Co-investigator Arthur Aron, Ph.D., Professor of Psychology at Stony Brook University, and colleagues developed the study from established cultural concepts in psychological research. More specifically, American culture values the individual, and therefore emphasizes the independence of objects from their context, compared with East Asian cultures, which emphasize the collective and interdependence of objects based on context.

The researchers tested the brain patterns of 10 East Asians recently arrived in the United States and 10 Americans during a mental task. Each participant made quick perceptual judgments related to the task while in a functional magnetic resonance imaging (fMRI) scanner. The participants’ responses to the task tested their perception of the independence or interdependence of objects as the fMRI measured the neural basis of their responses.

The task involved participants viewing a series of diagrams, each consisting of a vertical line inside a box. Participants decided whether each square-and-line combination in a series matched the one before it, using one of two rules. One rule required them to ignore the context and match the absolute line lengths ignoring the size of the squares. The other rule required them to take the context into account and match the proportions of the lines to their squares. Participants from both cultures were scanned while making judgments using both types of rules. The primary question was whether the pattern of brain activity would differ when making judgments using the two kinds of rules.

“Our major finding was that the frontal-parietal brain region known to be engaged during attention-demanding tasks was more activated for East Asians when making judgments ignoring context but was more activated for Americans when making judgments when they had to take context into account,” says Dr. Aron. “The finding illustrates that each group engaged this attention system more strongly during a task more difficult for them because it is not generally supported by their cultural context.”

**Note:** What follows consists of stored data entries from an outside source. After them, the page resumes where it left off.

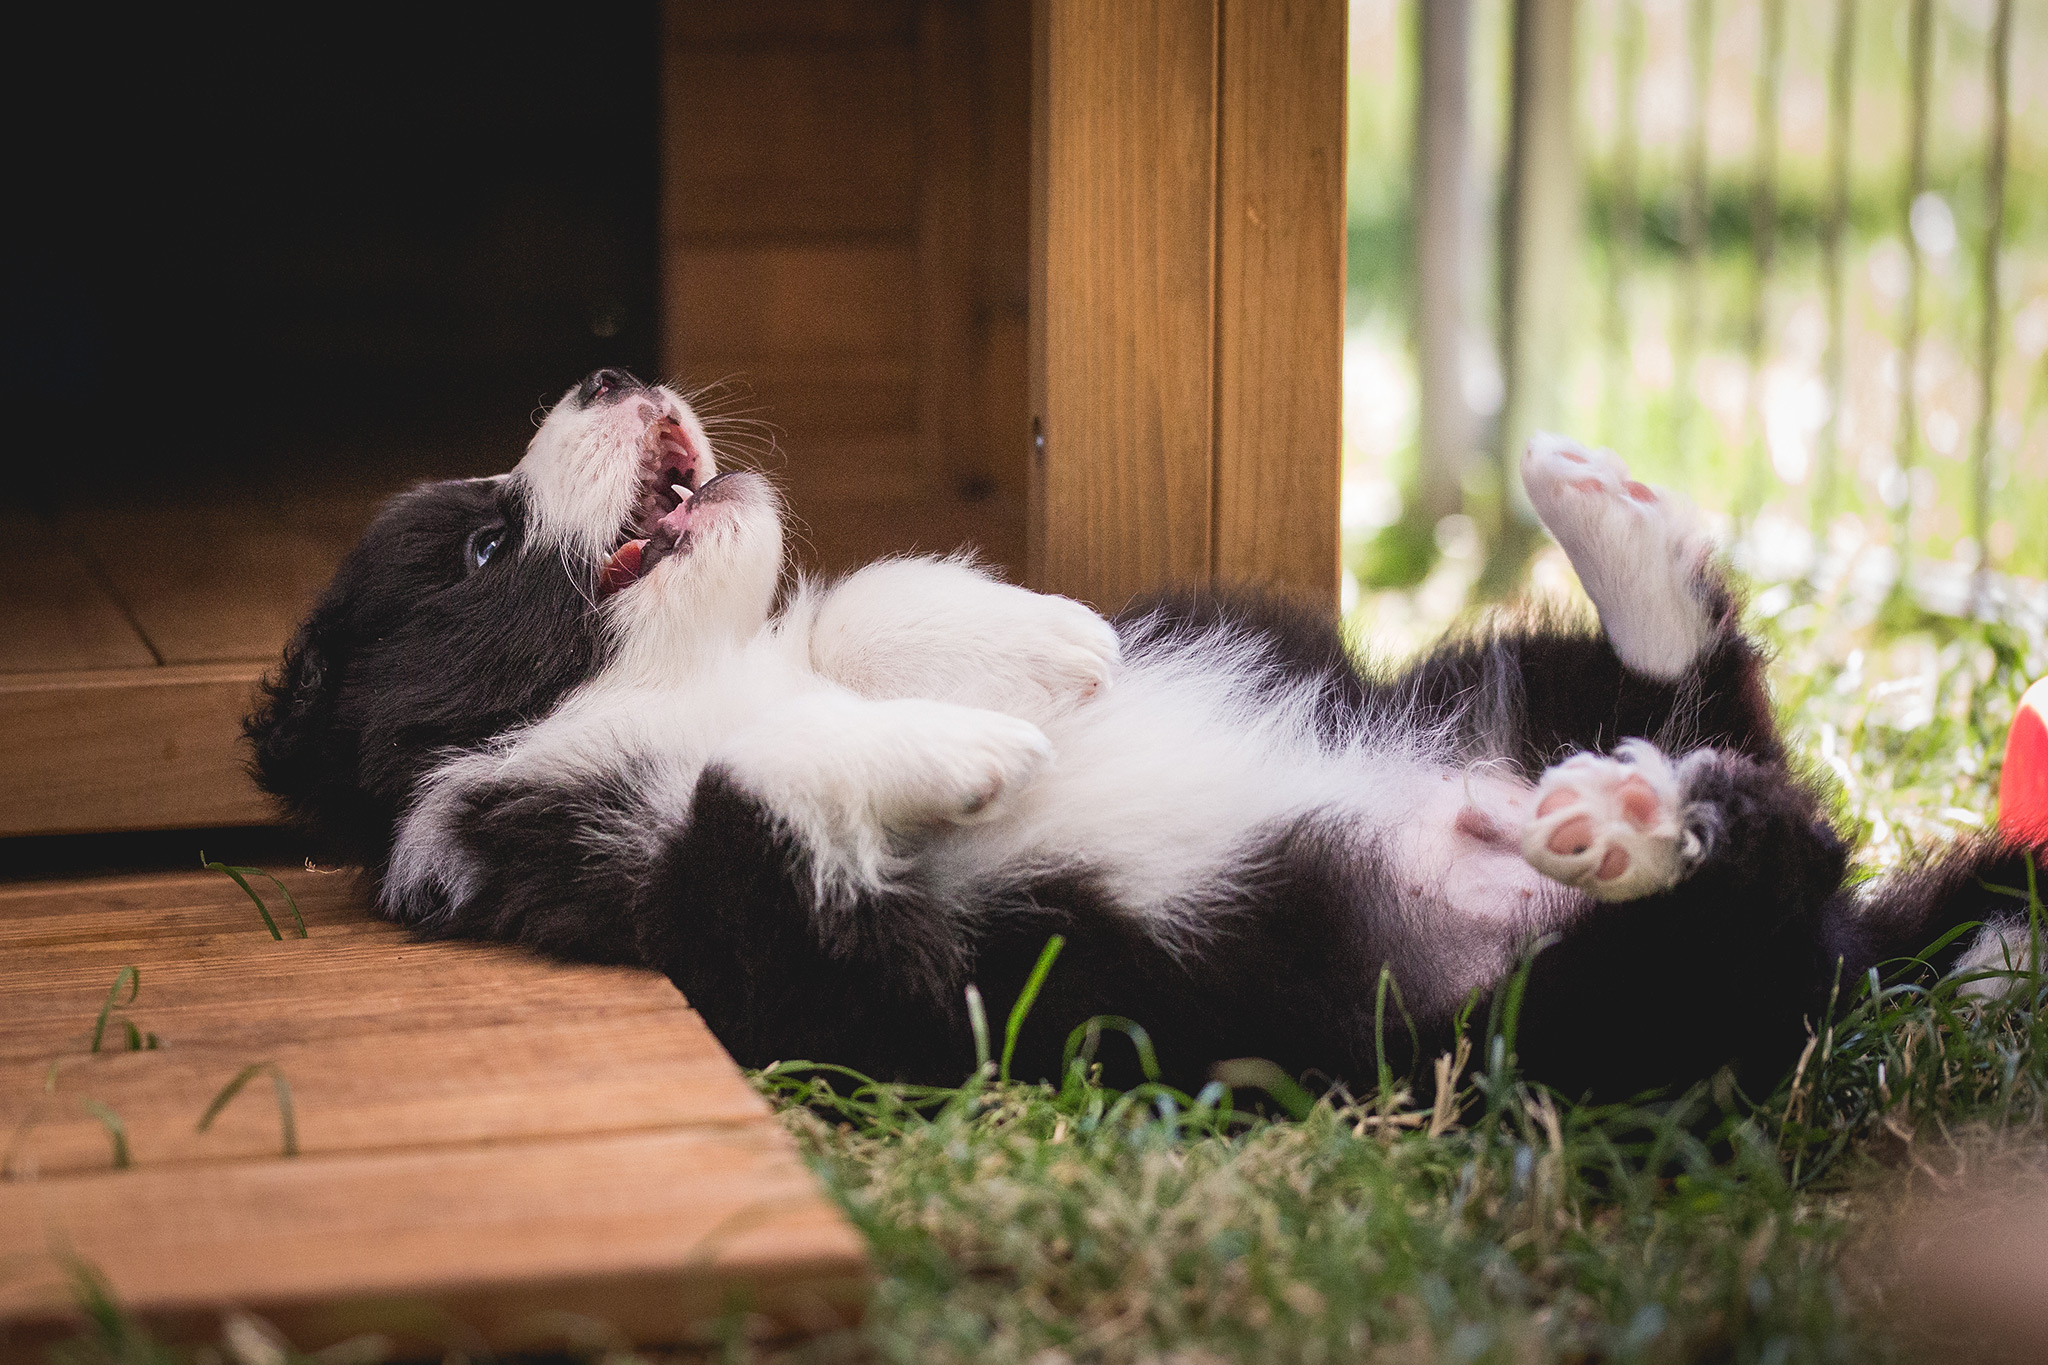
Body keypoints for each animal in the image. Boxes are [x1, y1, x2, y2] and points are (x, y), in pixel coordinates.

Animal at [247, 368, 2039, 1105]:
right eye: (485, 548)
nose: (611, 369)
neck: (683, 683)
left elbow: (850, 607)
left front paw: (1042, 649)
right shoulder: (754, 954)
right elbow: (744, 791)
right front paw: (979, 750)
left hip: (1476, 687)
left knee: (1704, 706)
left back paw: (1611, 532)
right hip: (1556, 1038)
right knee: (1754, 862)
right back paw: (1632, 833)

The researchers point out in their report that the findings show how experience in and identification with a cultural context may shape brain responses associated with the basic process of attentional control. The fMRI result illustrates how cultural differences in the preferred and encouraged judgment style in the task powerfully influences brain function, completely reversing the relation between task and activation across a widespread brain network.

Another important finding was that the degree of this culture-specific brain-activation pattern was greatest for individuals who most strongly identified with their particular culture. To gauge cultural references, the researchers had participants answer a separate questionnaire on social and cultural identities.

Dr. Aron notes that ultimately the study findings complement those of behavioral studies and provide important and novel neurobiological insights into cultural differences.

Dr. Aron’s colleagues include Trey Hedden, Ph.D., lead author of the report and a research scientist from Stanford University and MIT; Sarah Ketay, Ph.D., Stony Brook University; Hazel Rose Markus, Ph.D., Stanford University; and John D.E. Gabrieli, Ph.D., of MIT.

The study was funded by the National Institutes of Health and supported by the McGovern Institute for Brain Research at MIT.